WHAT TO WORK ON — Copy each of the lines below word for word, keeping every character and punctuation mark as it stands.

DATASET RECORDS —
_ _ _ _

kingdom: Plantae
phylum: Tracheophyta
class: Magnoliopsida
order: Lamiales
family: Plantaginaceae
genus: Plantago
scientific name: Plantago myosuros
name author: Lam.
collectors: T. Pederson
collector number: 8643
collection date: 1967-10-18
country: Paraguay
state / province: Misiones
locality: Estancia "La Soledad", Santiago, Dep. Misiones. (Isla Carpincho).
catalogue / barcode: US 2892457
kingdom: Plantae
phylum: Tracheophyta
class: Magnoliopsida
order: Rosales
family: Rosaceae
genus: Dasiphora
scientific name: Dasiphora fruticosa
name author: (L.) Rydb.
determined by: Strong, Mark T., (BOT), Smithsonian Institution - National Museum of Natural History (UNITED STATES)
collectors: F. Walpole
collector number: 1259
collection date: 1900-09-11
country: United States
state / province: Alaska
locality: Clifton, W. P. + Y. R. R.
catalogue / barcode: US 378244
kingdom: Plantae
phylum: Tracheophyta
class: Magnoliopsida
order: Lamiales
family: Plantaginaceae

_ _ _ _

SOLUTION TO THIS PROBLEM —
kingdom: Plantae
phylum: Tracheophyta
class: Magnoliopsida
order: Lamiales
family: Plantaginaceae
genus: Plantago
scientific name: Plantago myosuros
name author: Lam.
collectors: T. Pederson
collector number: 8643
collection date: 1967-10-18
country: Paraguay
state / province: Misiones
locality: Estancia "La Soledad", Santiago, Dep. Misiones. (Isla Carpincho).
catalogue / barcode: US 2892457
kingdom: Plantae
phylum: Tracheophyta
class: Magnoliopsida
order: Rosales
family: Rosaceae
genus: Dasiphora
scientific name: Dasiphora fruticosa
name author: (L.) Rydb.
determined by: Strong, Mark T., (BOT), Smithsonian Institution - National Museum of Natural History (UNITED STATES)
collectors: F. Walpole
collector number: 1259
collection date: 1900-09-11
country: United States
state / province: Alaska
locality: Clifton, W. P. + Y. R. R.
catalogue / barcode: US 378244
kingdom: Plantae
phylum: Tracheophyta
class: Magnoliopsida
order: Lamiales
family: Plantaginaceae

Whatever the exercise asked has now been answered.